I got an interesting question about being able to figure out which measures and columns are being used for all tabular models in a server, either by known reports or by self service users using Power BI. To solve this I decided to use Power BI :).
To get the required information I decided to capture and parse the queries being that are being send to AAS and parse the results Power BI desktop over a period of time. In this post I describe how to do it.
Start capturing data
First I started capturing the queries in AAS using Azure Log analytics as I described here. This can also be done using profiler or XEvents as well but I decided to be modern :).
In log analytics I can see all the queries that get send:
For my analysis I don’t need all the columns and events, so let’s filter that down with log analytics to something like this:
| where OperationName == “QueryBegin”
| project TimeGenerated, TextData_s, DatabaseName_s
| where TimeGenerated > ago(30d)
You can change the time range to any range you want to whatever max range you have data for. You need to keep the TimeGenerated column as we want to filter by it.

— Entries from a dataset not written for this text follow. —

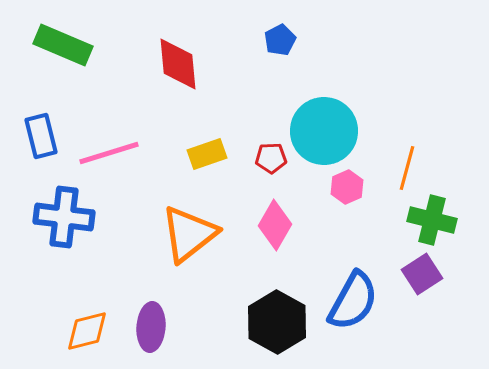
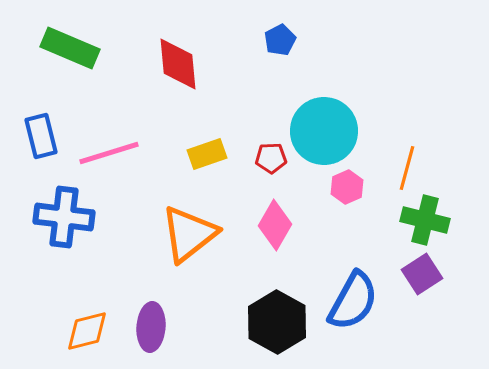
green rectangle: moved 7 px right, 3 px down
green cross: moved 7 px left
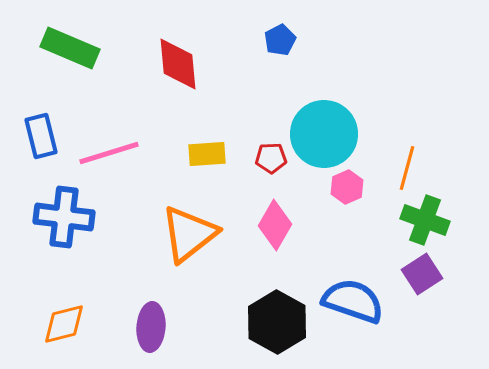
cyan circle: moved 3 px down
yellow rectangle: rotated 15 degrees clockwise
green cross: rotated 6 degrees clockwise
blue semicircle: rotated 100 degrees counterclockwise
orange diamond: moved 23 px left, 7 px up
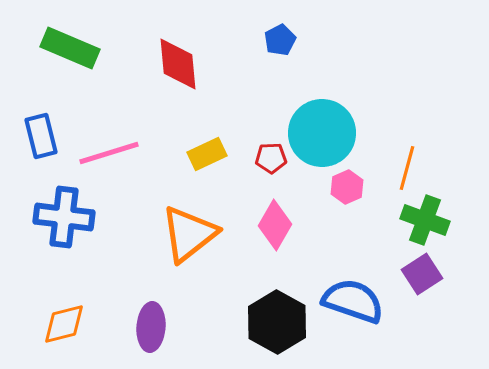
cyan circle: moved 2 px left, 1 px up
yellow rectangle: rotated 21 degrees counterclockwise
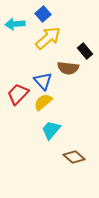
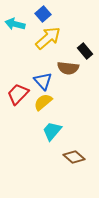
cyan arrow: rotated 18 degrees clockwise
cyan trapezoid: moved 1 px right, 1 px down
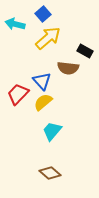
black rectangle: rotated 21 degrees counterclockwise
blue triangle: moved 1 px left
brown diamond: moved 24 px left, 16 px down
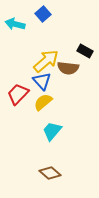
yellow arrow: moved 2 px left, 23 px down
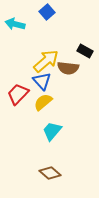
blue square: moved 4 px right, 2 px up
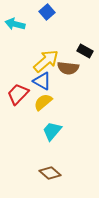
blue triangle: rotated 18 degrees counterclockwise
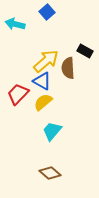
brown semicircle: rotated 80 degrees clockwise
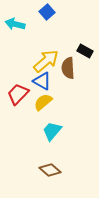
brown diamond: moved 3 px up
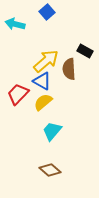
brown semicircle: moved 1 px right, 1 px down
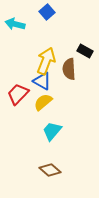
yellow arrow: rotated 28 degrees counterclockwise
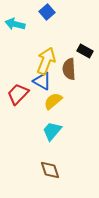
yellow semicircle: moved 10 px right, 1 px up
brown diamond: rotated 30 degrees clockwise
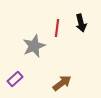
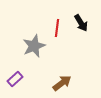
black arrow: rotated 18 degrees counterclockwise
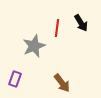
purple rectangle: rotated 28 degrees counterclockwise
brown arrow: rotated 90 degrees clockwise
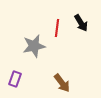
gray star: rotated 10 degrees clockwise
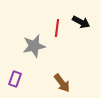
black arrow: moved 1 px up; rotated 30 degrees counterclockwise
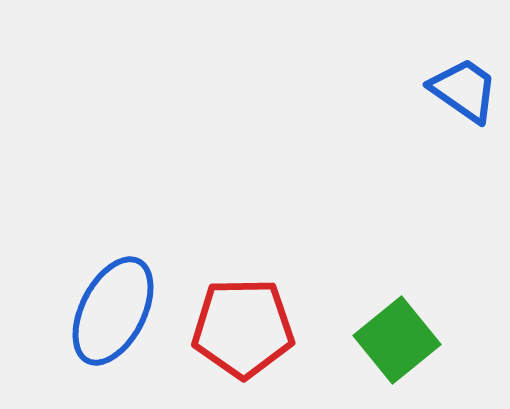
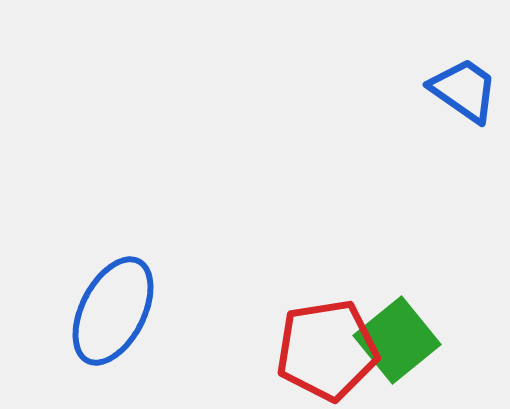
red pentagon: moved 84 px right, 22 px down; rotated 8 degrees counterclockwise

This will get us the data we can use in Power BI:
To get this data into Power BI you can click Export, “Export to Power BI” in the query log screen.
Bringing it into Power BI
This gets you a txt file with the M expression that is downloaded to your PC. You can then paste the M query into a blank Power BI query. Running it gets me the data I want:
From this I need to parse the columns and measures that are used over the time period I captured the trace. This requires some tricks in Power Query (and it might not work for all scenario’s). These are the steps I took (you can download the full M query here):
- I got rid of all diagnostic queries by filtering out Select.
- The time column is not needed for the analysis so I remove it, you need it for log analytics to filter on time.
- Now here comes the main trick. I need to extract column, measure and table names from the query. I do this by replacing many special characters like ( ,[ ] EVALUATE by ~ and then split the columns. Thanks to Imke for the idea :). That starts to get us somewhere:
- Next I Unpivot and clean up the data a bit
- I filter to only show rows that start with ‘ or [. Which keeps all column, table and measure references.
- To add more information I add a column to show what the type of field it is, measure, table or column.
- Finally I group the table and add a count.
This gets me the data I want:
With the data I can start doing some reporting:
Now you have an overview of which fields are used and how often they are referenced. You can extend this solution much further of course, for example you could add a username to see who accessed what and how often or you could compare it with the schema that you can get from other discovers to see which fields are never used so you can clean them up.
You can download the full solution here as PBIT. When you open it up for the first time it asks for the URL, you can get it from the M query that you download from Log Analytics.